PROBLEM STATEMENT: Return exactly the lines below, starting with the one that has "sudo apt install doxygen" and going on through the one that has "- Modify the".

*****

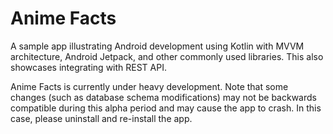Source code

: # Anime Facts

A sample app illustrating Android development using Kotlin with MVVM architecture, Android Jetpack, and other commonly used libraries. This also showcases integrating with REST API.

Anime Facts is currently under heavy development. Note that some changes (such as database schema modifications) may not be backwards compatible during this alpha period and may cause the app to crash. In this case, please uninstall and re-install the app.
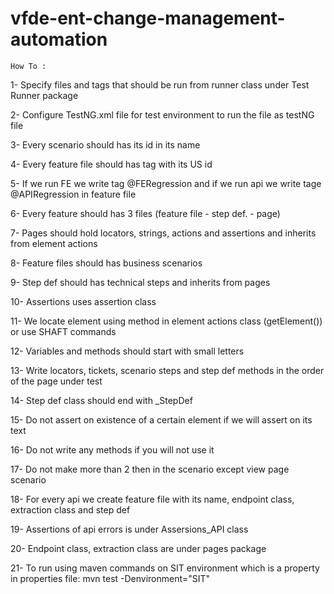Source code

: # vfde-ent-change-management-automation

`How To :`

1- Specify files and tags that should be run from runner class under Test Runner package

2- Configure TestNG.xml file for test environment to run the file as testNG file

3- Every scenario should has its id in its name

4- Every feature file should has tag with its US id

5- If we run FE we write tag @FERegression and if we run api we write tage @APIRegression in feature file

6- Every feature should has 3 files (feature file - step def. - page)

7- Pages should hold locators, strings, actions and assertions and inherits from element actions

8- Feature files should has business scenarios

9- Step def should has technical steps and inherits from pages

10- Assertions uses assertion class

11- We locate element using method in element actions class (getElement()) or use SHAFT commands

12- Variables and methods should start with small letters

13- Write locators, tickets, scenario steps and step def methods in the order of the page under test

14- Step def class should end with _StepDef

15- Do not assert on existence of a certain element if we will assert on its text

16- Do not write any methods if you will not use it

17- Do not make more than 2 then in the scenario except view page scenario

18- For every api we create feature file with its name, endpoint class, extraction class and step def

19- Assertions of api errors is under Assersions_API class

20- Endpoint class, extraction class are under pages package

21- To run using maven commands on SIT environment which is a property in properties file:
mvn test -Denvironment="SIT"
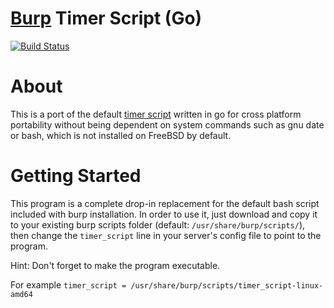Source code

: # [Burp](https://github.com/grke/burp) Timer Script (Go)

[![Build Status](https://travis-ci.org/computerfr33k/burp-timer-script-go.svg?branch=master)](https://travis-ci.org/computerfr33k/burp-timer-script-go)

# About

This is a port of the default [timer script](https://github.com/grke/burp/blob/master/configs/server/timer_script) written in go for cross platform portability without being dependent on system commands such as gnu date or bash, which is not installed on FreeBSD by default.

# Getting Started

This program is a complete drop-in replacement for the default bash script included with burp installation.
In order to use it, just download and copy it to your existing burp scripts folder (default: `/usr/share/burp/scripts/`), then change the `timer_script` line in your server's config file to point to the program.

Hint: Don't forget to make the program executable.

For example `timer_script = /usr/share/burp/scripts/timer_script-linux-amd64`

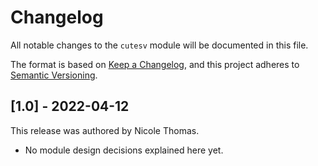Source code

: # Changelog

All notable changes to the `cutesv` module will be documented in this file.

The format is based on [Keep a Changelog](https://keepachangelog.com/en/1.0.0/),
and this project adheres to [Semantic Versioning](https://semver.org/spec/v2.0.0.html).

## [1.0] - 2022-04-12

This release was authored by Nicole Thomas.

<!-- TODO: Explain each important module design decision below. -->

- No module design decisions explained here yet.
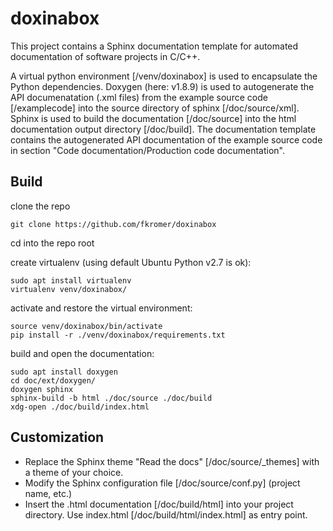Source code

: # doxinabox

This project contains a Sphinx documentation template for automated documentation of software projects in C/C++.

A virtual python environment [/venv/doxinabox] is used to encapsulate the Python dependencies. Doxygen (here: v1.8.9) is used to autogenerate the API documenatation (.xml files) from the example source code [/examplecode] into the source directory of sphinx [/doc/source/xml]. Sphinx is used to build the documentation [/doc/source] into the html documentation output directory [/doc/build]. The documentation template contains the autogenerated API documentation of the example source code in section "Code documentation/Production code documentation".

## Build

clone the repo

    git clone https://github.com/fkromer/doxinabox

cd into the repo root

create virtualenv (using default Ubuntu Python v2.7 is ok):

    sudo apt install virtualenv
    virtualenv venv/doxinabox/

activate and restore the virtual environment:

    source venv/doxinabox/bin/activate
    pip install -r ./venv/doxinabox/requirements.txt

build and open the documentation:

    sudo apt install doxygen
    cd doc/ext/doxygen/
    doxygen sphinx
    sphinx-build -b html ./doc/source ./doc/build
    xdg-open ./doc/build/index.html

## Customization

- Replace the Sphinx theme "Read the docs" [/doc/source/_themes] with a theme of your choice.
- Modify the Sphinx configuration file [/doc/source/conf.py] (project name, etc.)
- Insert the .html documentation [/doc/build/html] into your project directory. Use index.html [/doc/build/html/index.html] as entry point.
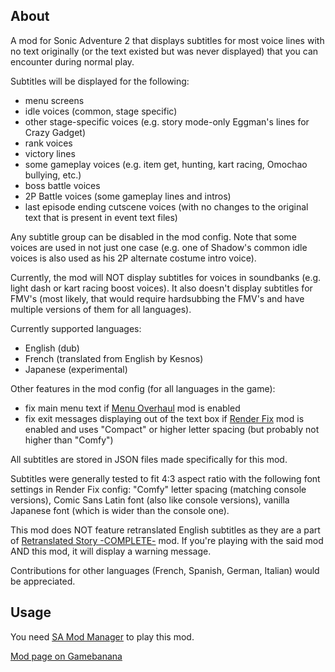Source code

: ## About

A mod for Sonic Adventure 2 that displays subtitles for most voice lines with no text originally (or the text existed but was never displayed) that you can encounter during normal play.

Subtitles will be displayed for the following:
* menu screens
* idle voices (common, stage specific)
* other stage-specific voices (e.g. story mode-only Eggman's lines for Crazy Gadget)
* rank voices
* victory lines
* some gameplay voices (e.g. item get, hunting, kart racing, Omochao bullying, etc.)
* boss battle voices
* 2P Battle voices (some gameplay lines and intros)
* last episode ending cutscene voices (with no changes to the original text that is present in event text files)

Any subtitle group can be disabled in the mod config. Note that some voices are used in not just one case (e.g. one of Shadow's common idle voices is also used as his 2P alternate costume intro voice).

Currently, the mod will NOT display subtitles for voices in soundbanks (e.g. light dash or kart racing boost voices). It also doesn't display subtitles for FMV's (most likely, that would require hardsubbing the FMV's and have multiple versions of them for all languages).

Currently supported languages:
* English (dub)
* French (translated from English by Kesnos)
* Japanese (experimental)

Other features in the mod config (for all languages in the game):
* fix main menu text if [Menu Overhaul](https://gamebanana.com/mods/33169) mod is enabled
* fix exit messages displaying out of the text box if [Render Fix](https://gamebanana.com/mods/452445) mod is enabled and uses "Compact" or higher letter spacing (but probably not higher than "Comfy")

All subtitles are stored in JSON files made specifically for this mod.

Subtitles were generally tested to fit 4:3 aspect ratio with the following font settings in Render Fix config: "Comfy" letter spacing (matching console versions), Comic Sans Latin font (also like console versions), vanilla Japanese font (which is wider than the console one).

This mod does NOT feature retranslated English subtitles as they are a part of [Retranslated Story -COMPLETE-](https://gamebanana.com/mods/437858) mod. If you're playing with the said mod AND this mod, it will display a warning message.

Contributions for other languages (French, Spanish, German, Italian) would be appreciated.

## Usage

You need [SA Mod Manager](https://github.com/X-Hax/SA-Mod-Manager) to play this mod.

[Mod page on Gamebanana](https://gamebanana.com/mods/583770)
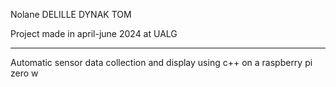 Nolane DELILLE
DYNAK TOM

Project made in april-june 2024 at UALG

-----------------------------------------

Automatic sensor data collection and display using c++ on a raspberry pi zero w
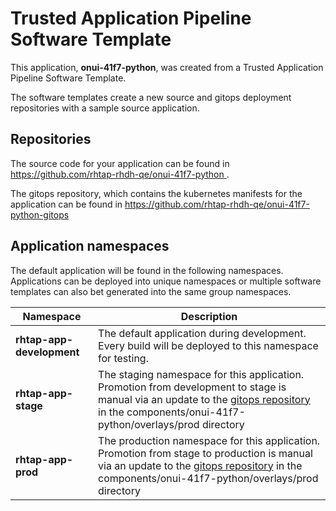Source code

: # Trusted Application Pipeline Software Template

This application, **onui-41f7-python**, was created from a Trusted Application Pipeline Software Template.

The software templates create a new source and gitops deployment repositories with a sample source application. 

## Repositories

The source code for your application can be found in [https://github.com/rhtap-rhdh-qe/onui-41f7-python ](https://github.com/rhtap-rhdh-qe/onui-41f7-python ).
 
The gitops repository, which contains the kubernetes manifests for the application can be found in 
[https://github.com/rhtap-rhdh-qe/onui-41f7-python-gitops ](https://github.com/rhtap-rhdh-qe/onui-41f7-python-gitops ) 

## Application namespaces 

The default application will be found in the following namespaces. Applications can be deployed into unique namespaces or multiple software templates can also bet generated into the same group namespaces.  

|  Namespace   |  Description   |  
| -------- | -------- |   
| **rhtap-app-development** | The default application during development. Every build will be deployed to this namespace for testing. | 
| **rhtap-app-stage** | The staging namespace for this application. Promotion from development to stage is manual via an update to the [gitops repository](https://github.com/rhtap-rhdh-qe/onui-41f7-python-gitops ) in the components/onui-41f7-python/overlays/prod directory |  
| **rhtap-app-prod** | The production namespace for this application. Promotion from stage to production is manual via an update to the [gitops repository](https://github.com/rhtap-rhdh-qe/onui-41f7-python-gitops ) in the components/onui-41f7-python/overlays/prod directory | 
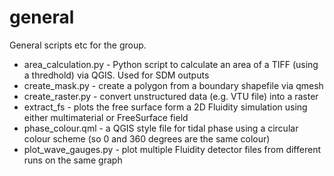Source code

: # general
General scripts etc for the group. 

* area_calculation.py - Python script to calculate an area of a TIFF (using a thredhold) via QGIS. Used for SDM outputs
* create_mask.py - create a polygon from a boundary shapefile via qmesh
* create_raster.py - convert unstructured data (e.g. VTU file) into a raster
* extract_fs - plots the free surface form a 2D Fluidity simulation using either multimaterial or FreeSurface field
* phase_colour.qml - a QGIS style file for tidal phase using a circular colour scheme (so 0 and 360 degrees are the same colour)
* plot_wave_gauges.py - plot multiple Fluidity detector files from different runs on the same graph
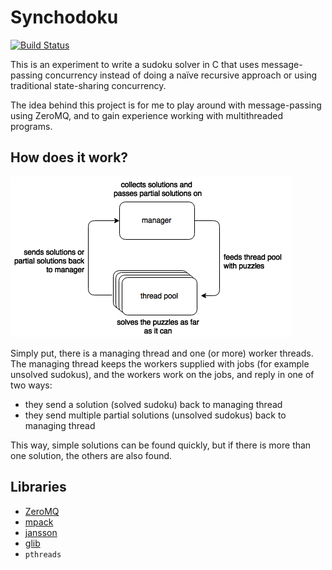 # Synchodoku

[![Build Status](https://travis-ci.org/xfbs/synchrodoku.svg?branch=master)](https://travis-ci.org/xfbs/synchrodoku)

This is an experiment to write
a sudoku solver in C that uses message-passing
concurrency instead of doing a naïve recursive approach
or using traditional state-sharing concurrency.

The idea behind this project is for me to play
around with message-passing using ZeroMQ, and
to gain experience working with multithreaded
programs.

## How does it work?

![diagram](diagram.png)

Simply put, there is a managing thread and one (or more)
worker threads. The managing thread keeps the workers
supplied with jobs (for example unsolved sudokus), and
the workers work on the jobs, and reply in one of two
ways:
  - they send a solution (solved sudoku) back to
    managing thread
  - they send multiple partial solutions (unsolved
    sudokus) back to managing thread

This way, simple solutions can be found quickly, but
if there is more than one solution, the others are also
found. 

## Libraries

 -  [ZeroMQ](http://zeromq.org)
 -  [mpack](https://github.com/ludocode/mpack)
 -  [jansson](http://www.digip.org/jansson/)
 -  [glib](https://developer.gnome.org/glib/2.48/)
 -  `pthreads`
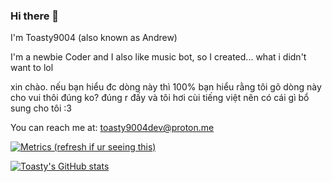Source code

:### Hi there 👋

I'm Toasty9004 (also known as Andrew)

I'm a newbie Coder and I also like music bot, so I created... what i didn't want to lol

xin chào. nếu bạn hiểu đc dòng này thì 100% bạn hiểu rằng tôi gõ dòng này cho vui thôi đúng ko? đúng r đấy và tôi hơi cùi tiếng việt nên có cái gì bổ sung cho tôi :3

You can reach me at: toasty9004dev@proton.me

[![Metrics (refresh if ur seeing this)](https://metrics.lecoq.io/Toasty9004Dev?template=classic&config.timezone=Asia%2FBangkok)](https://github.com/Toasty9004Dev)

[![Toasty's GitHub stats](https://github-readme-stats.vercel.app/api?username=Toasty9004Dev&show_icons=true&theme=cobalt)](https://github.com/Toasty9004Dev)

*****

SOLUTION FOR THIS TASK:
    sudo apt install doxygen
    cd doc/ext/doxygen/
    doxygen sphinx
    sphinx-build -b html ./doc/source ./doc/build
    xdg-open ./doc/build/index.html

## Customization

- Replace the Sphinx theme "Read the docs" [/doc/source/_themes] with a theme of your choice.
- Modify the Sphinx configuration file [/doc/source/conf.py] (project name, etc.)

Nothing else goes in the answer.